ANALISIS PENGARUH CORPORATE
GOVERNANCE TERHADAP KEMUNGKINAN PEMBERIAN OPINI AUDIT GOING
CONCERN OLEH AUDITOR INDEPENDEN
Peran investor saat
ini turut memberikan andil besar dalam mendanai kegiatan operasional perusahaan
melalui penanaman modal saham dan tentunya mengharapkan adanya return yang
besar atas investasi yang telah dilakukannya. Oleh karena itu dalam menjalankan
usahanya, perusahaan dituntut tidak hanya meningkatkan laba semata, melainkan
mengoptimalisasi kinerja perusahaan agar terhindar dari kesulitan keuangan,
sehingga dapat menjaga kelangsungan hidup (going concern) usahanya
secara terus menerus dan menerima opini audit non going concern dari
auditor.
Going concern merupakan salah satu
asumsi yang digunakan dalam menyusun laporan keuangan. Asumsi ini mengharuskan
perusahaan memiliki kemampuan untuk mempertahankan kelangsungan hidupnya (going
concern). Menurut Prapitorini dan Januarti (2007), kelangsungan hidup
suatu usaha selalu dihubungkan dengan kemampuan manajemen dalam mengelola
perusahaan. Jadi, bila auditor mengeluarkan opini going concern atas
laporan keuangan perusahaan, hal ini berarti auditor menemukan adanya
kesangsian besar terhadap kemampuan perusahaan untuk mempertahankan
kelangsungan hidupnya.
○ ○ ○ ○ ○
TUGAS 1 >> Menurut Prapitorini dan Januarti (2007) sebagaimana dikutip dalam kutipan dokumen, kelangsungan hidup suatu usaha selalu dihubungkan dengan apa?
Kutipan dokumen dan catatan yang menyusul tidak saling berkaitan.
○ ○ ○ ○ ○
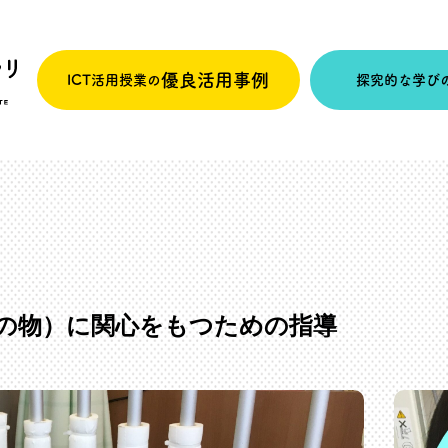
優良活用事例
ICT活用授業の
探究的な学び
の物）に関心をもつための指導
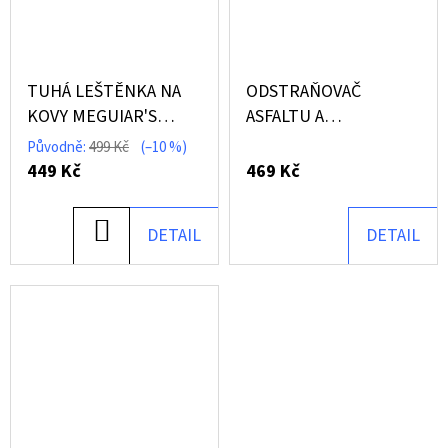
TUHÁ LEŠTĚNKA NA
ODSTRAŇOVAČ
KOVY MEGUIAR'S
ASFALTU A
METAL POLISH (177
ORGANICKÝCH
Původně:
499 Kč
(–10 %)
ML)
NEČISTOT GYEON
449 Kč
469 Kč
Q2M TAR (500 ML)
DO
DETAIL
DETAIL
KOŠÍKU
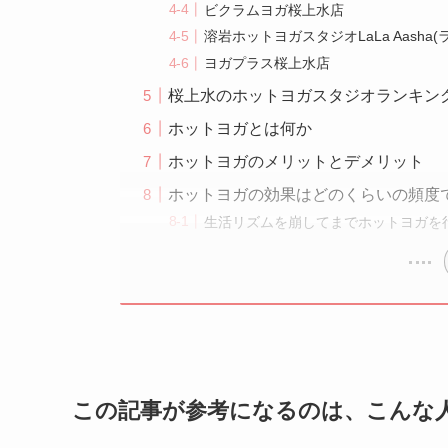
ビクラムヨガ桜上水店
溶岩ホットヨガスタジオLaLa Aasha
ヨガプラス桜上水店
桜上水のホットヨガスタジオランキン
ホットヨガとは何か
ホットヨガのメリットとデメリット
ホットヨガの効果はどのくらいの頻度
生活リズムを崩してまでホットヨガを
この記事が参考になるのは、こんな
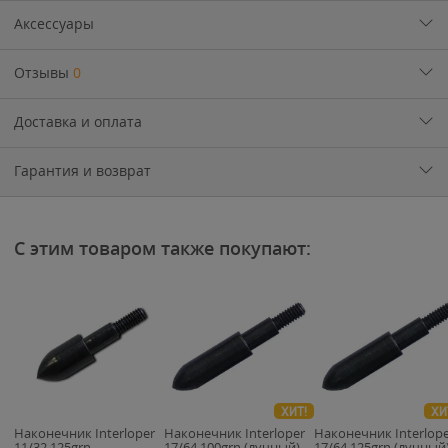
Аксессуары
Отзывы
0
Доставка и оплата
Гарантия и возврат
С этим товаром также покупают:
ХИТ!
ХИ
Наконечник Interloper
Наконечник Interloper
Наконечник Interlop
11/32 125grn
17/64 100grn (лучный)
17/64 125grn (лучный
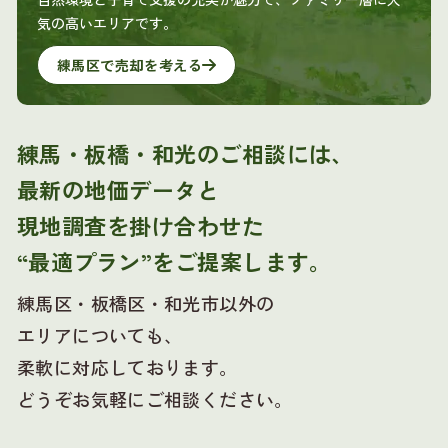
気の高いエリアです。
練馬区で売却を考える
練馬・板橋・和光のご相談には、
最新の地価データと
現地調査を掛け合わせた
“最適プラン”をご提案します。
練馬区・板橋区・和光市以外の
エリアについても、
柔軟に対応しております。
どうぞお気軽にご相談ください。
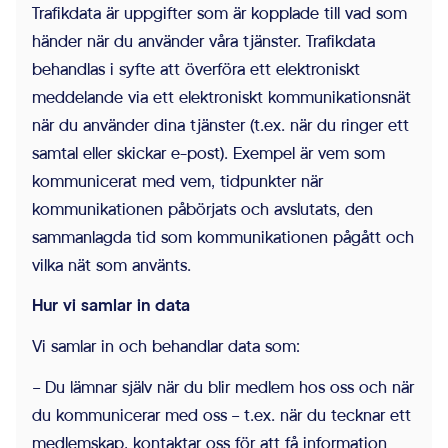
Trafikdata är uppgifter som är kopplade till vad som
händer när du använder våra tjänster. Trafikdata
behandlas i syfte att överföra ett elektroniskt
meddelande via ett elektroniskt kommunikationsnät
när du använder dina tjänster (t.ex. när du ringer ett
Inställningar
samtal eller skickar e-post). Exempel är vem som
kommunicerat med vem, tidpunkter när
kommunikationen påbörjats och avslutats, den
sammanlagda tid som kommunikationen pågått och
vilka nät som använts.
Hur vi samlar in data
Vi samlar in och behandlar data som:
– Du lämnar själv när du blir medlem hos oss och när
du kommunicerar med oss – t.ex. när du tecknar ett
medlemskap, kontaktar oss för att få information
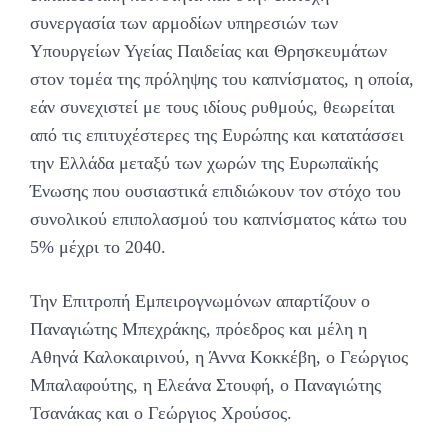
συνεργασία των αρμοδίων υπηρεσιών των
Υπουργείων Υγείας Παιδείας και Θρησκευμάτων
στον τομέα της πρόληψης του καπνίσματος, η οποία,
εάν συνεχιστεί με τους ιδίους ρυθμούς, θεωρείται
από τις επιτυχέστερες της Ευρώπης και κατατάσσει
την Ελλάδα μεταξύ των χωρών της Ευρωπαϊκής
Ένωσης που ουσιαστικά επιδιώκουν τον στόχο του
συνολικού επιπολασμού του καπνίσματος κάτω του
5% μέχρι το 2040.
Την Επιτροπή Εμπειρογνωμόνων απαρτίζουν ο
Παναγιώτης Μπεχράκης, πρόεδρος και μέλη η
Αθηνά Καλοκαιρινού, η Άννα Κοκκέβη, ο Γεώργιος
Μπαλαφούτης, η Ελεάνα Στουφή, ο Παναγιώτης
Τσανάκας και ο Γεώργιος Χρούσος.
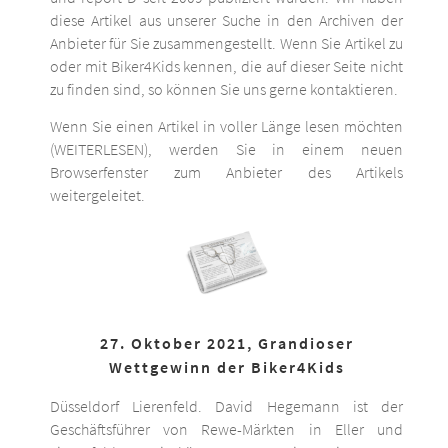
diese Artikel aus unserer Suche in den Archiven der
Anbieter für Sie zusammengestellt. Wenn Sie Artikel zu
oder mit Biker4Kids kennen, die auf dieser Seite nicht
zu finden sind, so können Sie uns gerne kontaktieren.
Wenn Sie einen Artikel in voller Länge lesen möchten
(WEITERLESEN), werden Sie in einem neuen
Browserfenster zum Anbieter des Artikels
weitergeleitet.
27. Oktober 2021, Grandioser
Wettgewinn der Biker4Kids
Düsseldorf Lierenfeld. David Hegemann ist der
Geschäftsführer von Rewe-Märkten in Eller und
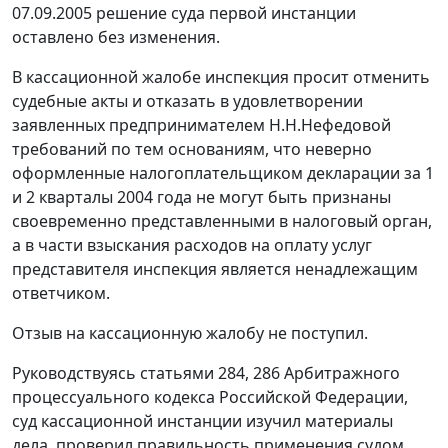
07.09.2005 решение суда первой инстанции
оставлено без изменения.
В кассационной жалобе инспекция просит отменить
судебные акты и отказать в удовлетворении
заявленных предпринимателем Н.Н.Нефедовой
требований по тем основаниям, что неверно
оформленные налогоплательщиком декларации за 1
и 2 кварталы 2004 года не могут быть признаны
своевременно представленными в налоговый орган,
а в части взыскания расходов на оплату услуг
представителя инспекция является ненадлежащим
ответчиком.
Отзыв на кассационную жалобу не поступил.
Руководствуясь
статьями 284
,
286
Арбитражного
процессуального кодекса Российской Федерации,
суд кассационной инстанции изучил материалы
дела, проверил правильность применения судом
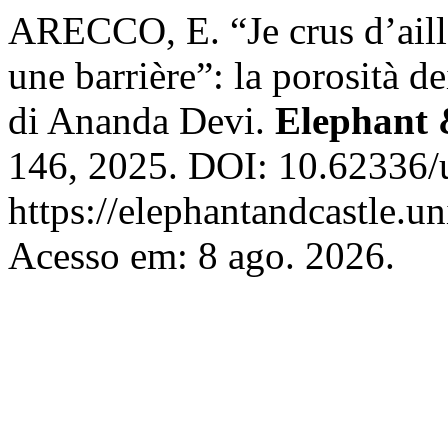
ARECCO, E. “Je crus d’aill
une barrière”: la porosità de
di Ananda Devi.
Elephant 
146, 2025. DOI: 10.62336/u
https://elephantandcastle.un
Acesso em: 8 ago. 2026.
○ ○ ○ ○ ○
TUGAS 2 >> Salin kata demi kata baris-baris dalam catatan, mulai dari baris yang memuat "Trafikdata är uppgifter" hingga baris yang memuat "du kommunicerar med", kedua baris tersebut ikut disalin.

KOTAK JAWABAN 1 >> Dengan kemampuan manajemen dalam mengelola perusahaan.

KOTAK JAWABAN 2 >>
Trafikdata är uppgifter som är kopplade till vad som
händer när du använder våra tjänster. Trafikdata
behandlas i syfte att överföra ett elektroniskt
meddelande via ett elektroniskt kommunikationsnät
när du använder dina tjänster (t.ex. när du ringer ett
Inställningar
samtal eller skickar e-post). Exempel är vem som
kommunicerat med vem, tidpunkter när
kommunikationen påbörjats och avslutats, den
sammanlagda tid som kommunikationen pågått och
vilka nät som använts.
Hur vi samlar in data
Vi samlar in och behandlar data som:
– Du lämnar själv när du blir medlem hos oss och när
du kommunicerar med oss – t.ex. när du tecknar ett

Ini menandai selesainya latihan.